INFORMATION PROVIDED -
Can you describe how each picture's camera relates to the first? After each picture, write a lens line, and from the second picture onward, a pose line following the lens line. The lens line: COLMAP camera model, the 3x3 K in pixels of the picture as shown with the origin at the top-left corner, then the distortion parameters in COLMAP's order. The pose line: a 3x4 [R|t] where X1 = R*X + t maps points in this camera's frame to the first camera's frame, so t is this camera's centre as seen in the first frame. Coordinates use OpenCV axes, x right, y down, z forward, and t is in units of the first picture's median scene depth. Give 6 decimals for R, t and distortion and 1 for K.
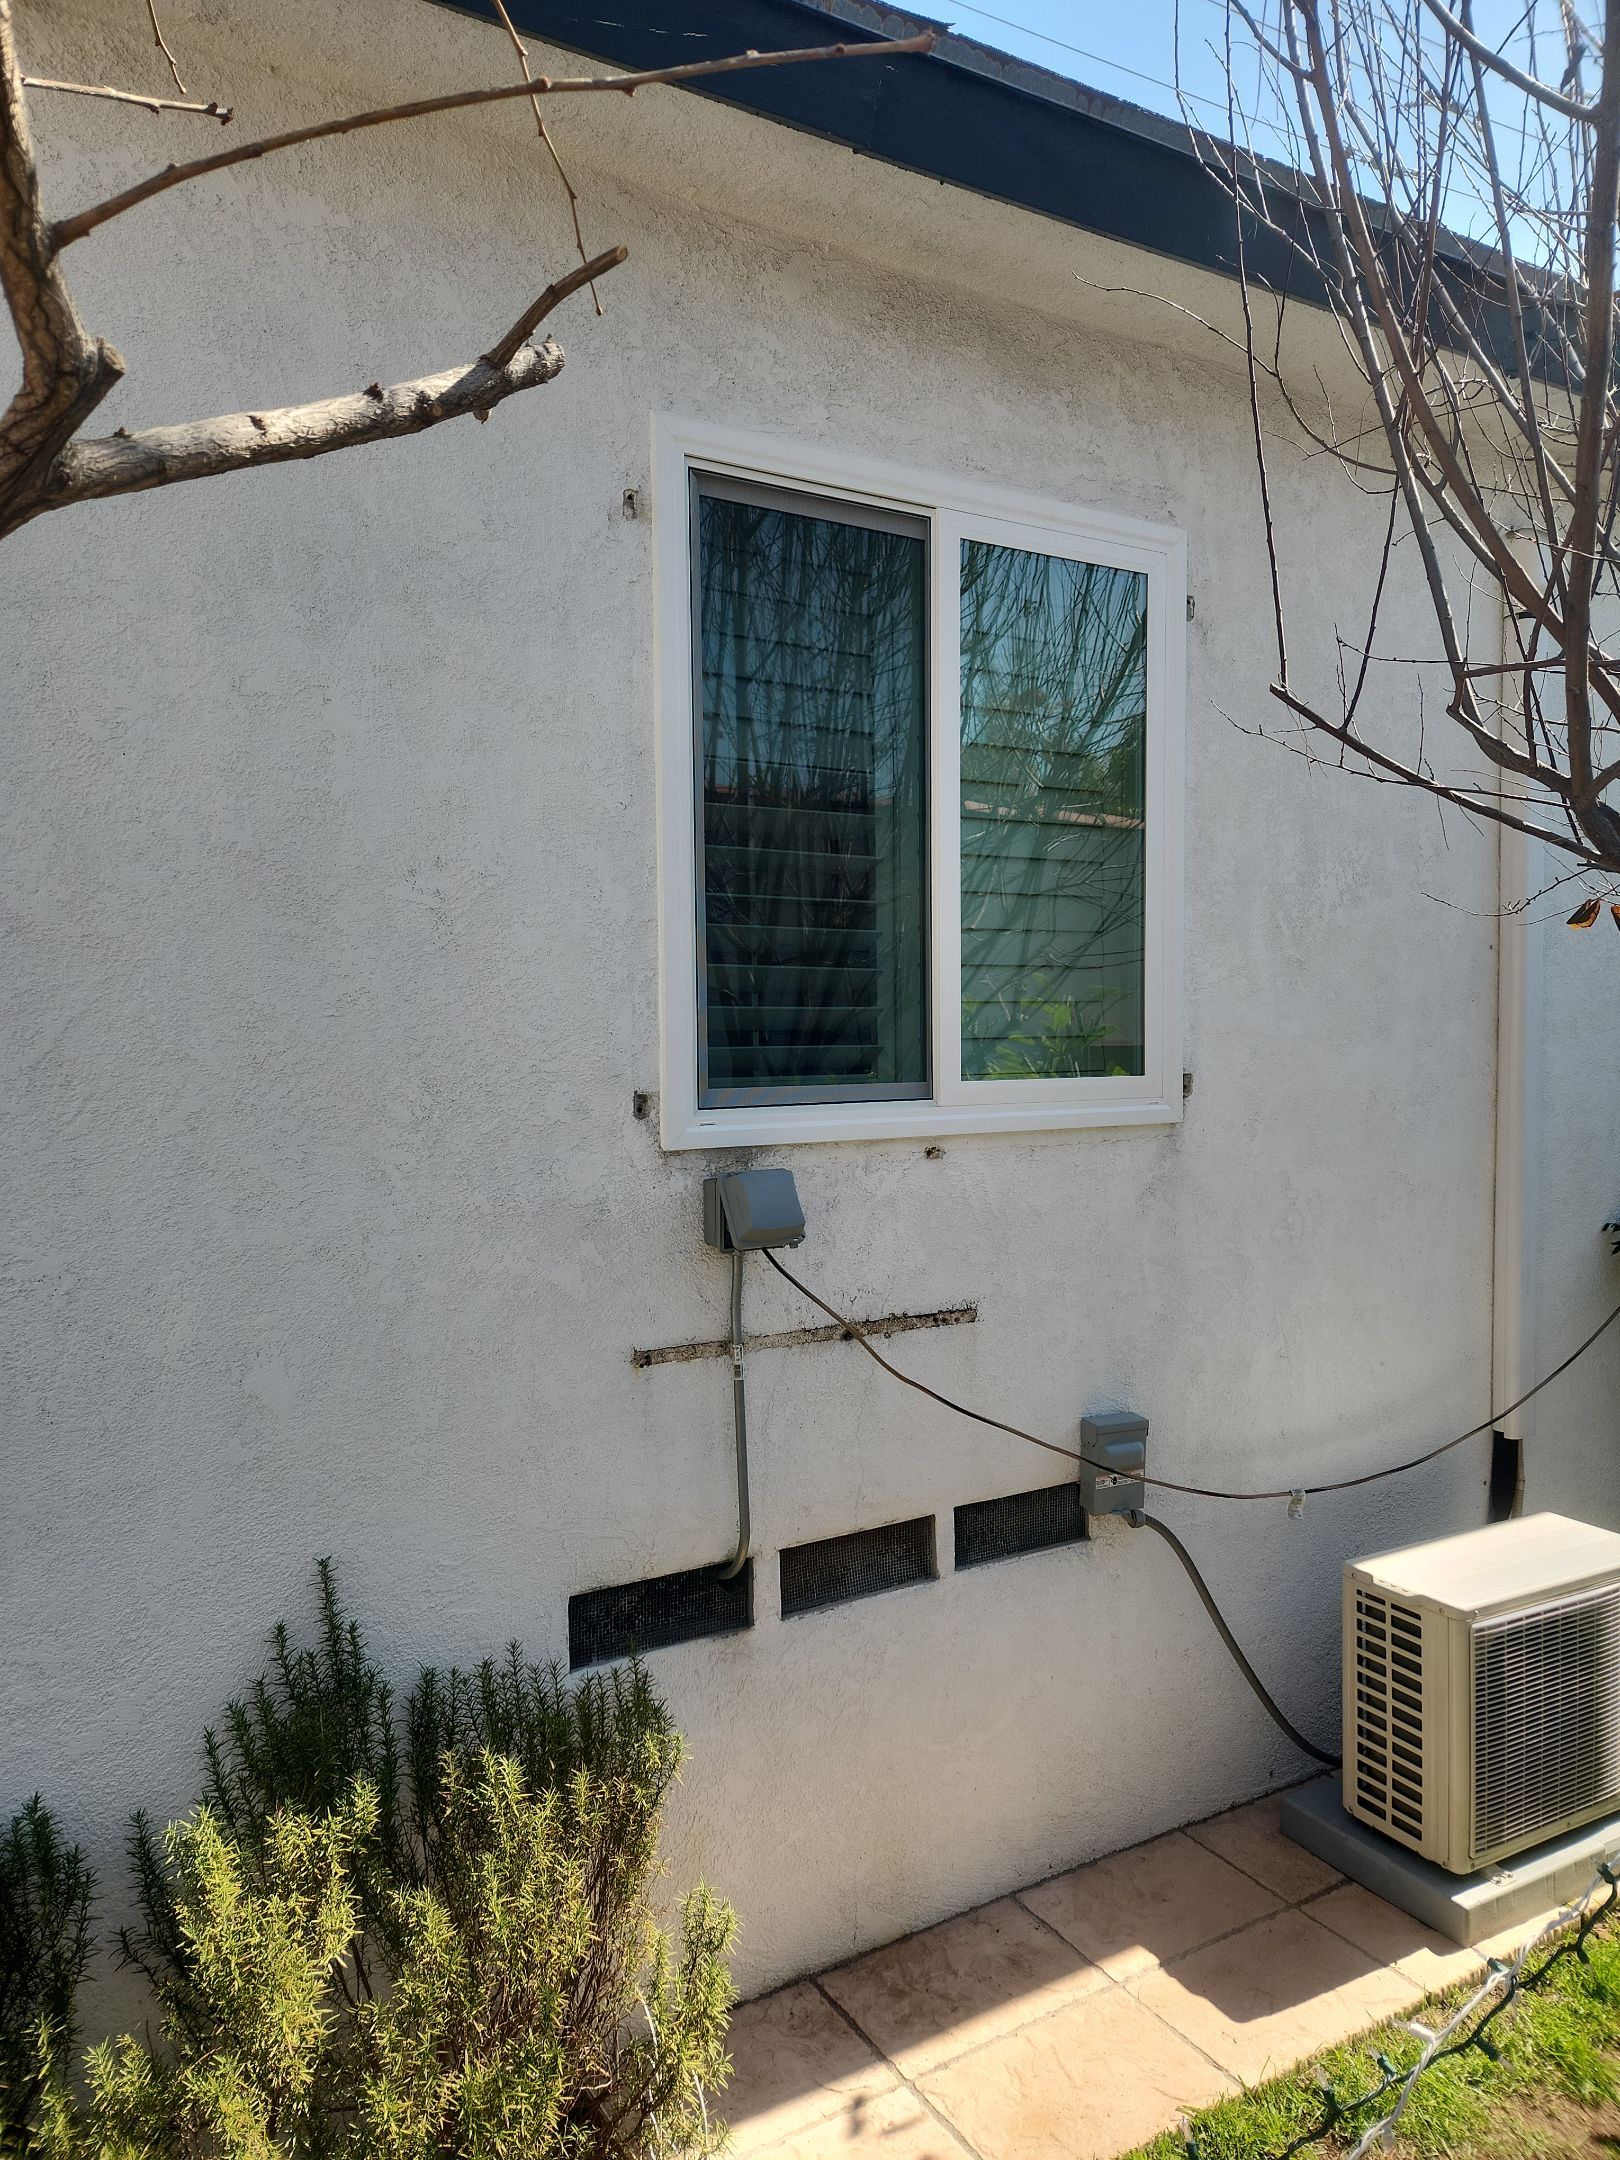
lens RADIAL K [[1421.2, 0, 827.2], [0, 1421.2, 1098.8], [0, 0, 1]] dist [0.031006, -0.023852]
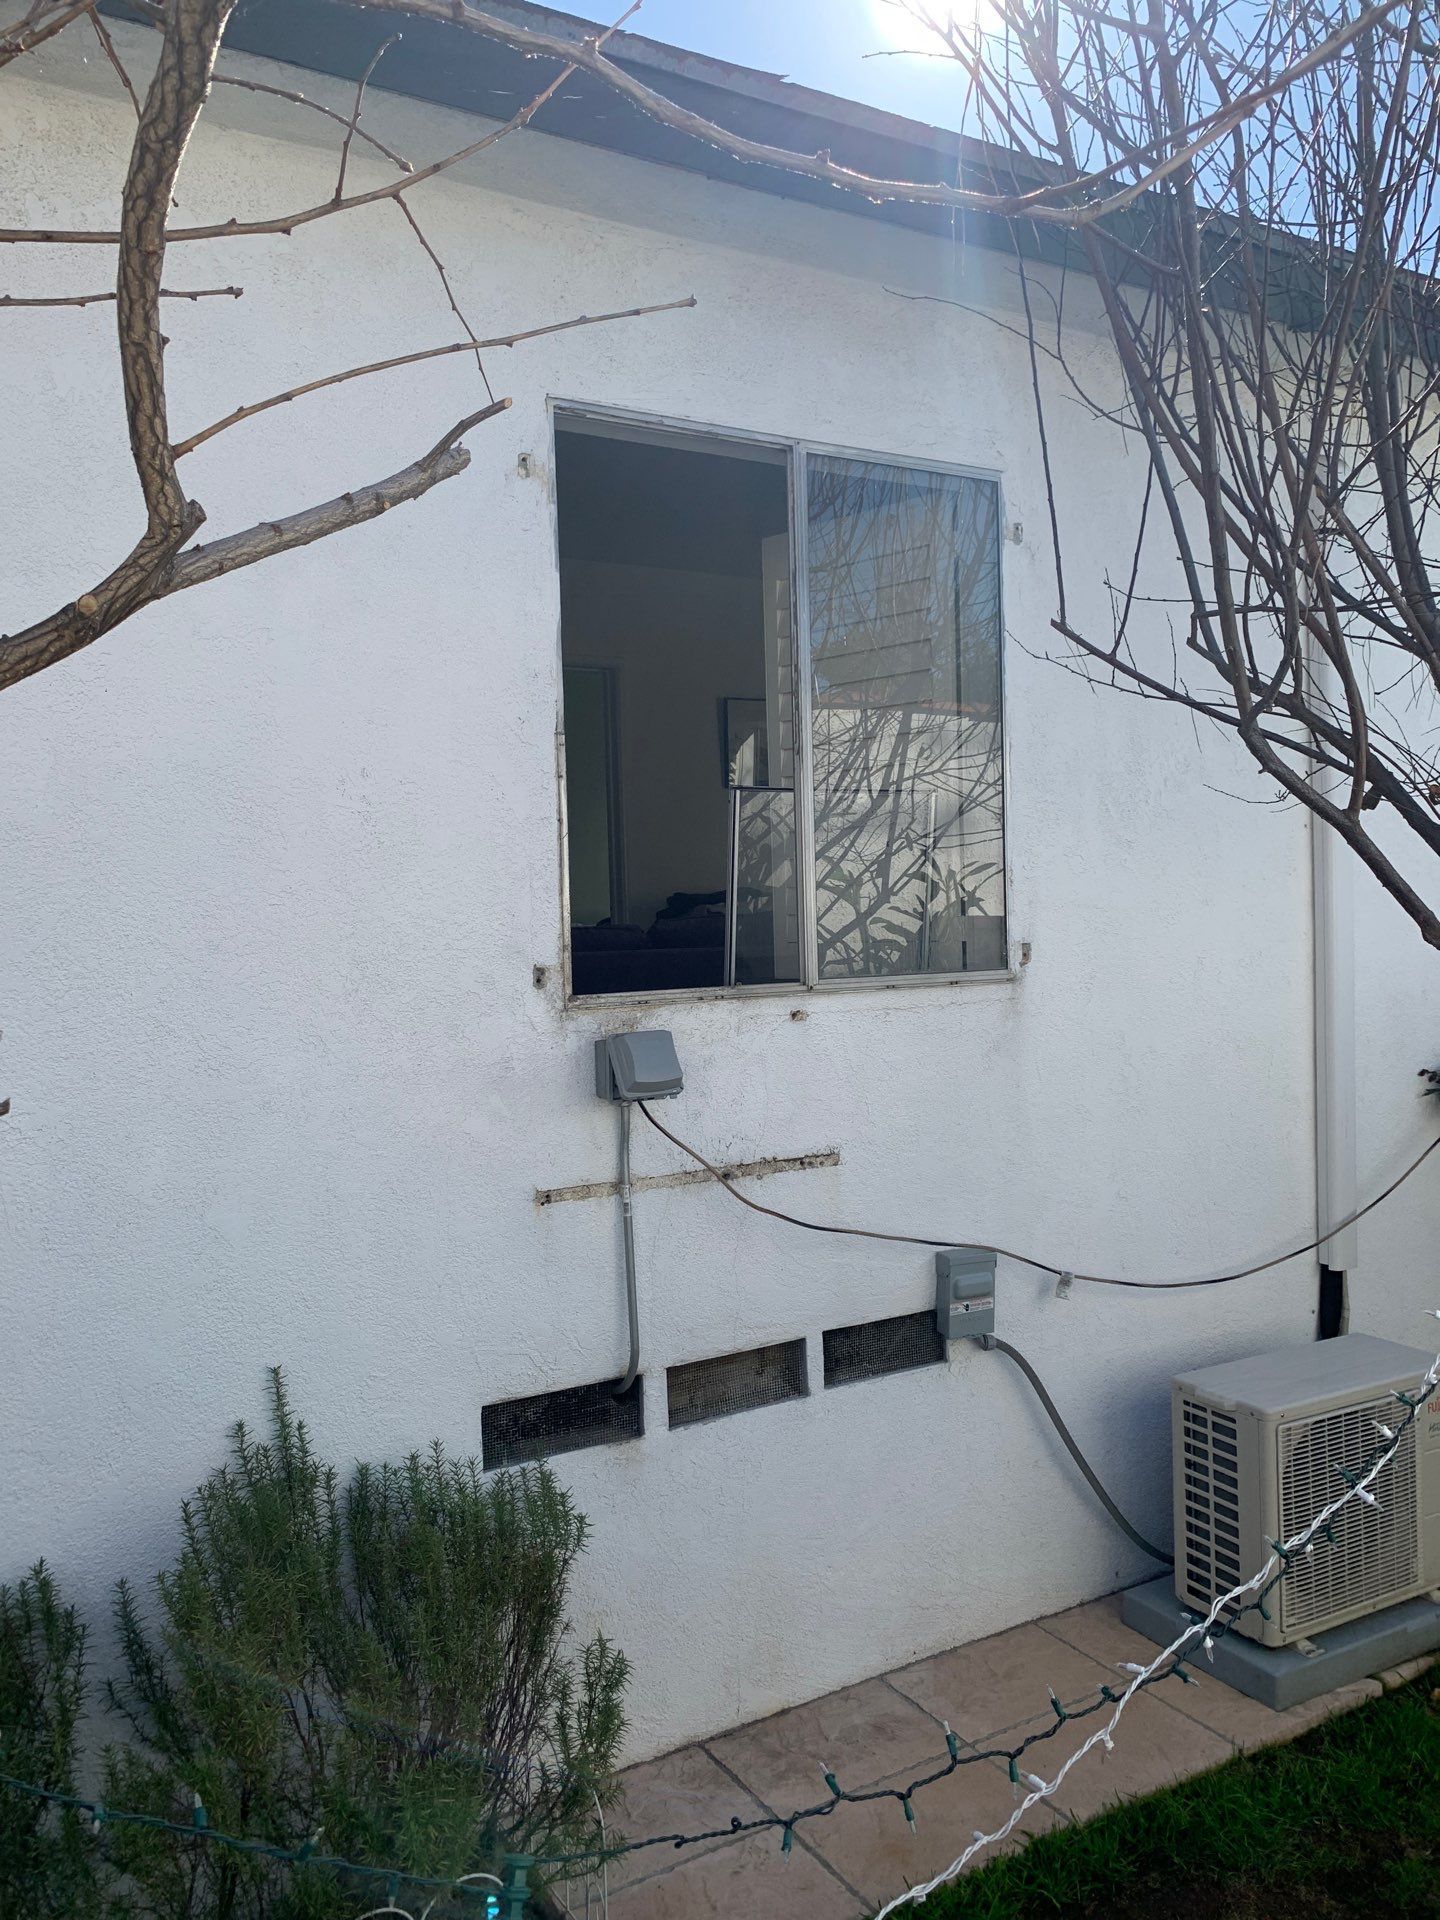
lens RADIAL K [[1420.7, 0, 713.3], [0, 1420.7, 940.6], [0, 0, 1]] dist [0.016666, -0.014679]
pose [[0.999774, -0.015854, -0.014185, 0.026250], [0.015483, 0.999546, -0.025864, 0.006795], [0.014589, 0.025639, 0.999565, -0.148884]]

WHAT IS BEING ASKED - Rewrite the portion of the data that runs from its first line through the line containing "dist [0.016666, -0.014679]", replacing "lens line" with "intrinsics line" and changing nothing else. Omit the pictures from your output.

YOUR RESPONSE -
Can you describe how each picture's camera relates to the first? After each picture, write a intrinsics line, and from the second picture onward, a pose line following the intrinsics line. The intrinsics line: COLMAP camera model, the 3x3 K in pixels of the picture as shown with the origin at the top-left corner, then the distortion parameters in COLMAP's order. The pose line: a 3x4 [R|t] where X1 = R*X + t maps points in this camera's frame to the first camera's frame, so t is this camera's centre as seen in the first frame. Coordinates use OpenCV axes, x right, y down, z forward, and t is in units of the first picture's median scene depth. Give 6 decimals for R, t and distortion and 1 for K.
lens RADIAL K [[1421.2, 0, 827.2], [0, 1421.2, 1098.8], [0, 0, 1]] dist [0.031006, -0.023852]
lens RADIAL K [[1420.7, 0, 713.3], [0, 1420.7, 940.6], [0, 0, 1]] dist [0.016666, -0.014679]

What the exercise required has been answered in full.